### Required work
Output the whole listing below exactly, omitting the images.
□ □ □
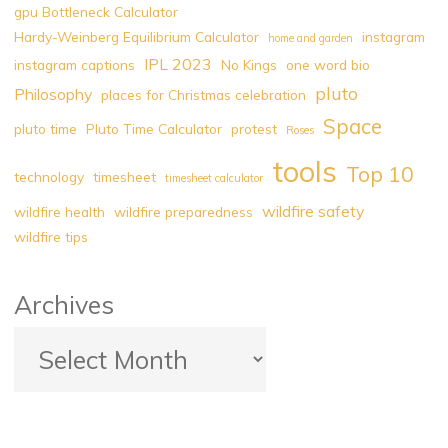
gpu Bottleneck Calculator
Environmental
Hardy-Weinberg Equilibrium Calculator
instagram
home and garden
Challenge"
IPL 2023
instagram captions
No Kings
one word bio
pluto
Philosophy
places for Christmas celebration
Space
pluto time
Pluto Time Calculator
protest
Roses
tools
Top 10
technology
timesheet
timesheet calculator
wildfire safety
wildfire health
wildfire preparedness
wildfire tips
Archives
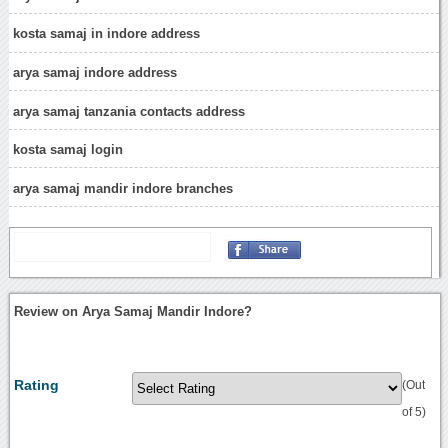
kosta samaj in indore address
arya samaj indore address
arya samaj tanzania contacts address
kosta samaj login
arya samaj mandir indore branches
Review on Arya Samaj Mandir Indore?
Rating
(Out
of 5)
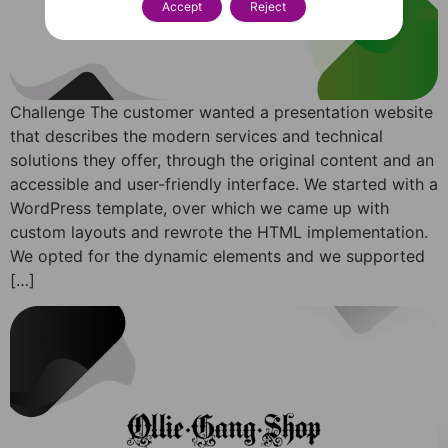
Accept
Reject
Challenge The customer wanted a presentation website
that describes the modern services and technical
solutions they offer, through the original content and an
accessible and user-friendly interface. We started with a
WordPress template, over which we came up with
custom layouts and rewrote the HTML implementation.
We opted for the dynamic elements and we supported
[…]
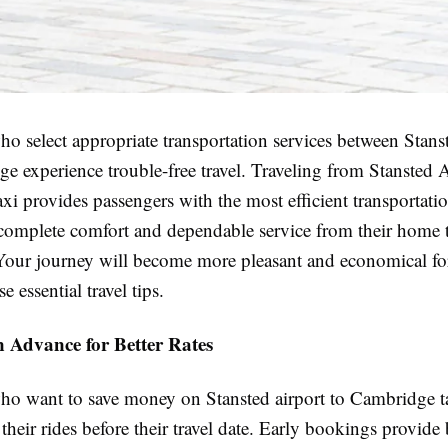
o select appropriate transportation services between Stans
 experience trouble-free travel. Traveling from Stansted A
axi
provides passengers with the most efficient transportat
 complete comfort and dependable service from their home t
 Your journey will become more pleasant and economical f
e essential travel tips.
 Advance for Better Rates
ho want to save money on Stansted airport to Cambridge t
heir rides before their travel date. Early bookings provide 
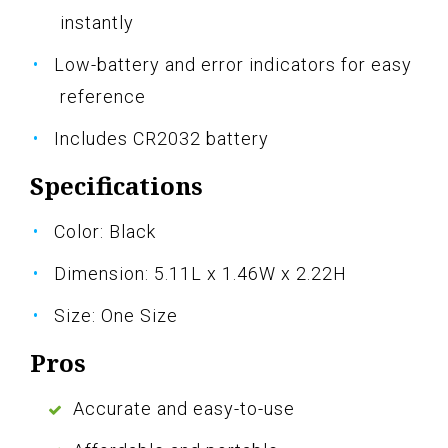
instantly
Low-battery and error indicators for easy
reference
Includes CR2032 battery
Specifications
Color: Black
Dimension: 5.11L x 1.46W x 2.22H
Size: One Size
Pros
Accurate and easy-to-use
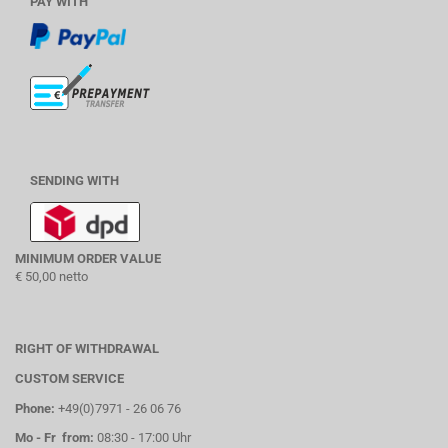
PAY WITH
SENDING WITH
MINIMUM ORDER VALUE
€ 50,00 netto
RIGHT OF WITHDRAWAL
CUSTOM SERVICE
Phone:
+49(0)7971 - 26 06 76
Mo - Fr from:
08:30 - 17:00 Uhr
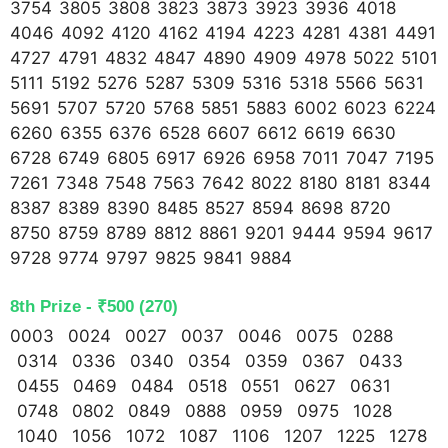
3754 3805 3808 3823 3873 3923 3936 4018
4046 4092 4120 4162 4194 4223 4281 4381 4491
4727 4791 4832 4847 4890 4909 4978 5022 5101
5111 5192 5276 5287 5309 5316 5318 5566 5631
5691 5707 5720 5768 5851 5883 6002 6023 6224
6260 6355 6376 6528 6607 6612 6619 6630
6728 6749 6805 6917 6926 6958 7011 7047 7195
7261 7348 7548 7563 7642 8022 8180 8181 8344
8387 8389 8390 8485 8527 8594 8698 8720
8750 8759 8789 8812 8861 9201 9444 9594 9617
9728 9774 9797 9825 9841 9884
8th Prize - ₹500 (270)
0003 0024 0027 0037 0046 0075 0288
0314 0336 0340 0354 0359 0367 0433
0455 0469 0484 0518 0551 0627 0631
0748 0802 0849 0888 0959 0975 1028
1040 1056 1072 1087 1106 1207 1225 1278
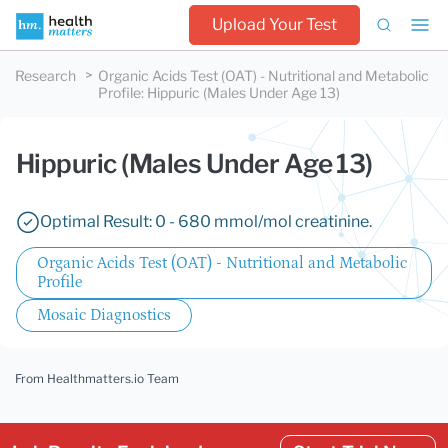
Upload Your Test
Research
Organic Acids Test (OAT) - Nutritional and Metabolic
Profile
:
Hippuric (Males Under Age 13)
Hippuric (Males Under Age 13)
Optimal Result: 0 - 680 mmol/mol creatinine.
Organic Acids Test (OAT) - Nutritional and Metabolic
Profile
Mosaic Diagnostics
From Healthmatters.io Team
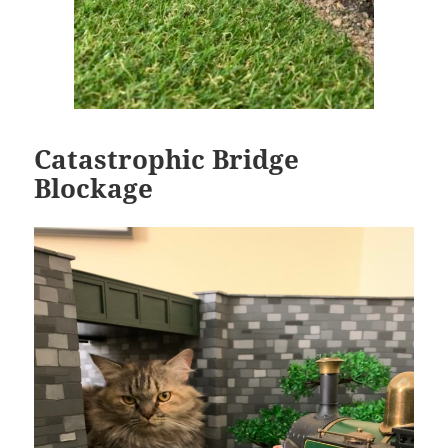
Catastrophic Bridge
Blockage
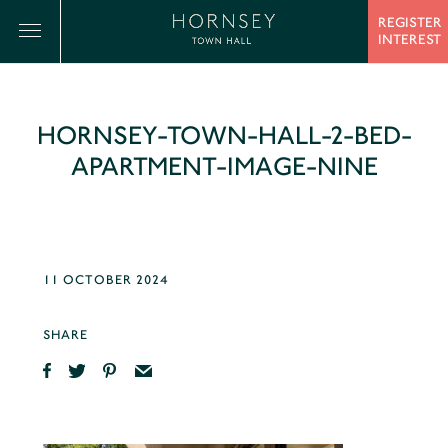
REGISTER
INTEREST
HORNSEY-TOWN-HALL-2-BED-
APARTMENT-IMAGE-NINE
11 OCTOBER 2024
SHARE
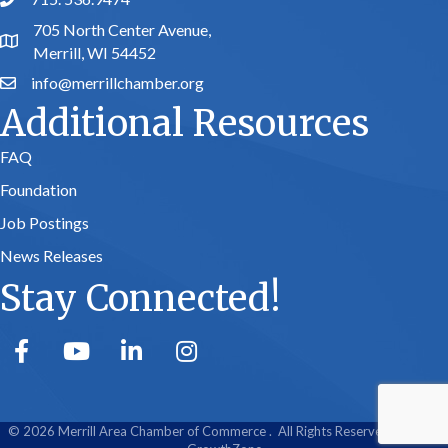
phone number
705 North Center Avenue,
map and address
Merrill, WI 54452
info@merrillchamber.org
email
Additional Resources
FAQ
Foundation
Job Postings
News Releases
Stay Connected!
facebook
youtube
linked in
Instagram
©
2026
Merrill Area Chamber of Commerce .
All Rights Reserved | Site by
□ □ □
### Answer for this exercise
gpu Bottleneck Calculator
Environmental
Hardy-Weinberg Equilibrium Calculator
instagram
home and garden
Challenge"
IPL 2023
instagram captions
No Kings
one word bio
pluto
Philosophy
places for Christmas celebration
Space
pluto time
Pluto Time Calculator
protest
Roses
tools
Top 10
technology
timesheet
timesheet calculator
wildfire safety
wildfire health
wildfire preparedness
wildfire tips
Archives
kosta samaj in indore address
arya samaj indore address
arya samaj tanzania contacts address
kosta samaj login
arya samaj mandir indore branches
Review on Arya Samaj Mandir Indore?
Rating
(Out
of 5)
Accept
Reject
Challenge The customer wanted a presentation website
that describes the modern services and technical
solutions they offer, through the original content and an
accessible and user-friendly interface. We started with a
WordPress template, over which we came up with
custom layouts and rewrote the HTML implementation.
We opted for the dynamic elements and we supported
[…]
o select appropriate transportation services between Stans
 experience trouble-free travel. Traveling from Stansted A
axi
provides passengers with the most efficient transportat
 complete comfort and dependable service from their home t
 Your journey will become more pleasant and economical f
e essential travel tips.
 Advance for Better Rates
ho want to save money on Stansted airport to Cambridge t
heir rides before their travel date. Early bookings provide 
instantly
Low-battery and error indicators for easy
reference
Includes CR2032 battery
Specifications
Color: Black
Dimension: 5.11L x 1.46W x 2.22H
Size: One Size
Pros
Accurate and easy-to-use
PAY WITH
SENDING WITH
MINIMUM ORDER VALUE
€ 50,00 netto
RIGHT OF WITHDRAWAL
CUSTOM SERVICE
Phone:
+49(0)7971 - 26 06 76
Mo - Fr from:
08:30 - 17:00 Uhr
3754 3805 3808 3823 3873 3923 3936 4018
4046 4092 4120 4162 4194 4223 4281 4381 4491
4727 4791 4832 4847 4890 4909 4978 5022 5101
5111 5192 5276 5287 5309 5316 5318 5566 5631
5691 5707 5720 5768 5851 5883 6002 6023 6224
6260 6355 6376 6528 6607 6612 6619 6630
6728 6749 6805 6917 6926 6958 7011 7047 7195
7261 7348 7548 7563 7642 8022 8180 8181 8344
8387 8389 8390 8485 8527 8594 8698 8720
8750 8759 8789 8812 8861 9201 9444 9594 9617
9728 9774 9797 9825 9841 9884
8th Prize - ₹500 (270)
0003 0024 0027 0037 0046 0075 0288
0314 0336 0340 0354 0359 0367 0433
0455 0469 0484 0518 0551 0627 0631
0748 0802 0849 0888 0959 0975 1028
1040 1056 1072 1087 1106 1207 1225 1278
Upload Your Test
Research
Organic Acids Test (OAT) - Nutritional and Metabolic
Profile
:
Hippuric (Males Under Age 13)
Hippuric (Males Under Age 13)
Optimal Result: 0 - 680 mmol/mol creatinine.
Organic Acids Test (OAT) - Nutritional and Metabolic
Profile
Mosaic Diagnostics
From Healthmatters.io Team
Catastrophic Bridge
Blockage
REGISTER
INTEREST
HORNSEY-TOWN-HALL-2-BED-
APARTMENT-IMAGE-NINE
11 OCTOBER 2024
SHARE
phone number
705 North Center Avenue,
map and address
Merrill, WI 54452
info@merrillchamber.org
email
Additional Resources
FAQ
Foundation
Job Postings
News Releases
Stay Connected!
facebook
youtube
linked in
Instagram
©
2026
Merrill Area Chamber of Commerce .
All Rights Reserved | Site by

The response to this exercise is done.